Abstract Oxidized nanoporous g-C3N4 (PCNO) decorated with graphene oxide quantum dots (ox-GQDs) was successfully prepared by a facile self-assembly method. As co-catalysts, the ultrasmall zero-dimensional (0D) ox-GQDs can achieve uniform dispersion on the surface/inner channels of PCNO, as well as intimate contact with PCNO through hydrogen bonding, π-π, and chemical bonding interactions. In contrast with PCNO, the ox-GQDs/PCNO composite photocatalysts possessed improved light-harvesting ability, higher charge-transfer efficiency, enhanced photooxidation capacity, and increased amounts of reactive species due to the upconversion properties, strong electron capturing ability, and peroxidase-like activity of the ox-GQDs. Therefore, the visible-light photocatalytic degradation and disinfection performances of the ox-GQDs/PCNO composite were significantly enhanced.
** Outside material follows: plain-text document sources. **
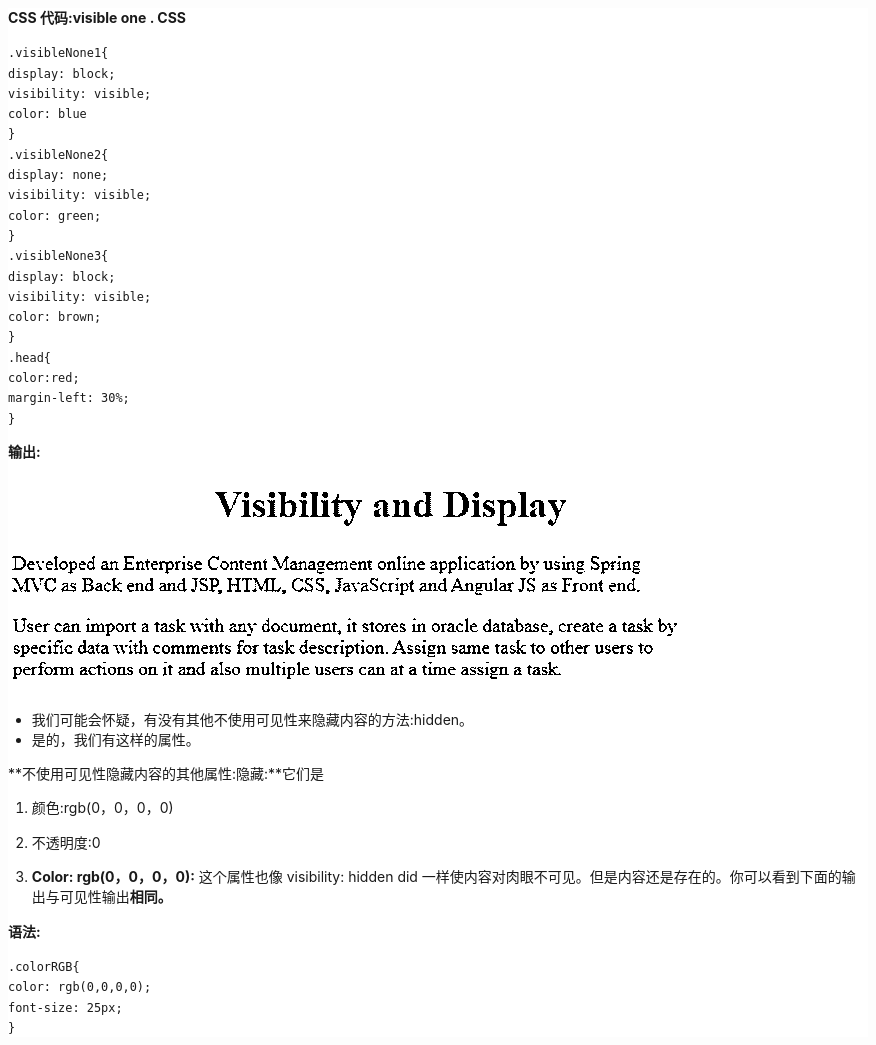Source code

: **CSS 代码:visible one . CSS**

```
.visibleNone1{
display: block;
visibility: visible;
color: blue
}
.visibleNone2{
display: none;
visibility: visible;
color: green;
}
.visibleNone3{
display: block;
visibility: visible;
color: brown;
}
.head{
color:red;
margin-left: 30%;
}
```

**输出:**

![output 3](img/5897f7a3c6542be6281e66d7c7ffcc1a.png)



*   我们可能会怀疑，有没有其他不使用可见性来隐藏内容的方法:hidden。
*   是的，我们有这样的属性。

**不使用可见性隐藏内容的其他属性:隐藏:**它们是

1.  颜色:rgb(0，0，0，0)
2.  不透明度:0

1.  **Color: rgb(0，0，0，0):** 这个属性也像 visibility: hidden did 一样使内容对肉眼不可见。但是内容还是存在的。你可以看到下面的输出与可见性输出**相同。**

**语法:**

```
.colorRGB{
color: rgb(0,0,0,0);
font-size: 25px;
}
```
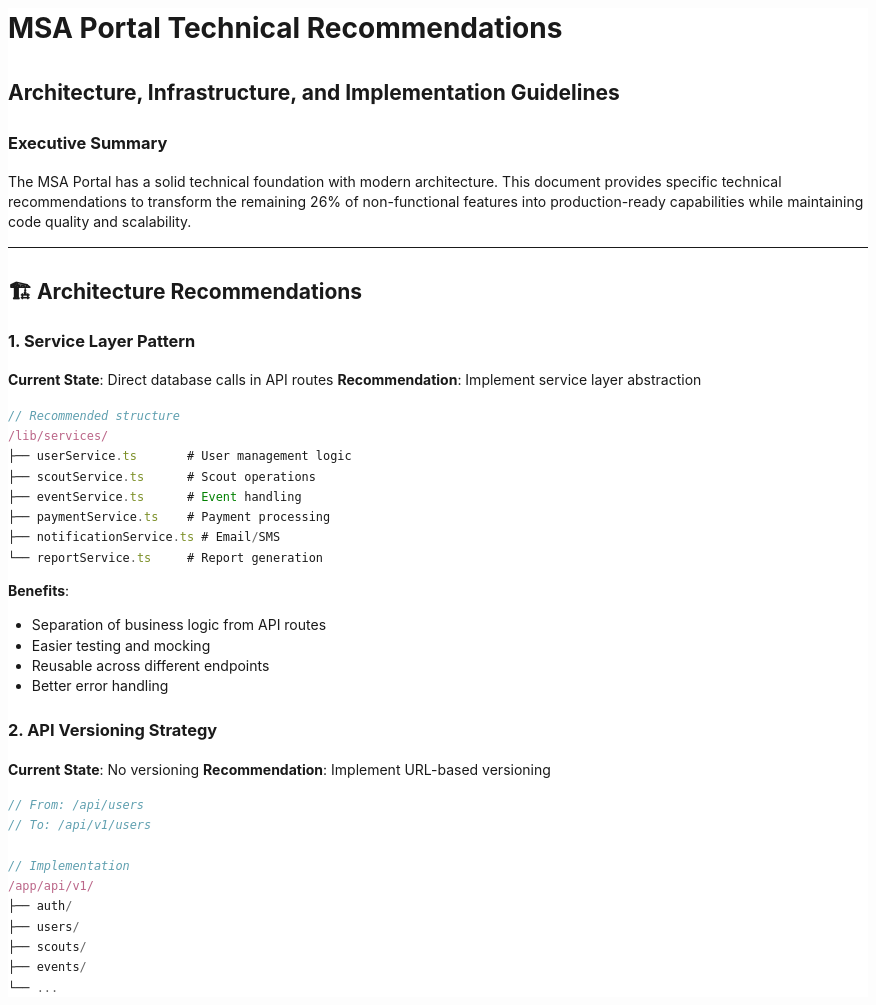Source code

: # MSA Portal Technical Recommendations
## Architecture, Infrastructure, and Implementation Guidelines

### Executive Summary
The MSA Portal has a solid technical foundation with modern architecture. This document provides specific technical recommendations to transform the remaining 26% of non-functional features into production-ready capabilities while maintaining code quality and scalability.

---

## 🏗️ Architecture Recommendations

### 1. Service Layer Pattern
**Current State**: Direct database calls in API routes
**Recommendation**: Implement service layer abstraction

```typescript
// Recommended structure
/lib/services/
├── userService.ts       # User management logic
├── scoutService.ts      # Scout operations
├── eventService.ts      # Event handling
├── paymentService.ts    # Payment processing
├── notificationService.ts # Email/SMS
└── reportService.ts     # Report generation
```

**Benefits**:
- Separation of business logic from API routes
- Easier testing and mocking
- Reusable across different endpoints
- Better error handling

### 2. API Versioning Strategy
**Current State**: No versioning
**Recommendation**: Implement URL-based versioning

```typescript
// From: /api/users
// To: /api/v1/users

// Implementation
/app/api/v1/
├── auth/
├── users/
├── scouts/
├── events/
└── ...
```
Remarkably, the composite with a 0.2 wt.% deposited amount of ox-GQDs (ox-GQDs-0.2%/PCNO) exhibited optimum amaranth photodegradation activity, with a corresponding rate about 3.1 times as high as that of PCNO. In addition, ox-GQDs-0.2%/PCNO could inactivate about 99.6% of Escherichia coli (E. coli) cells after 4 h of visible light irradiation, whereas only ˜31.9% of E. coli cells were killed by PCNO. Furthermore, h+, •O2−, and •OH were determined to be the reactive species generated in the photocatalytic process of the ox-GQDs/PCNO system; these species can thoroughly mineralize azo dyes and effectively inactivate pathogenic bacteria.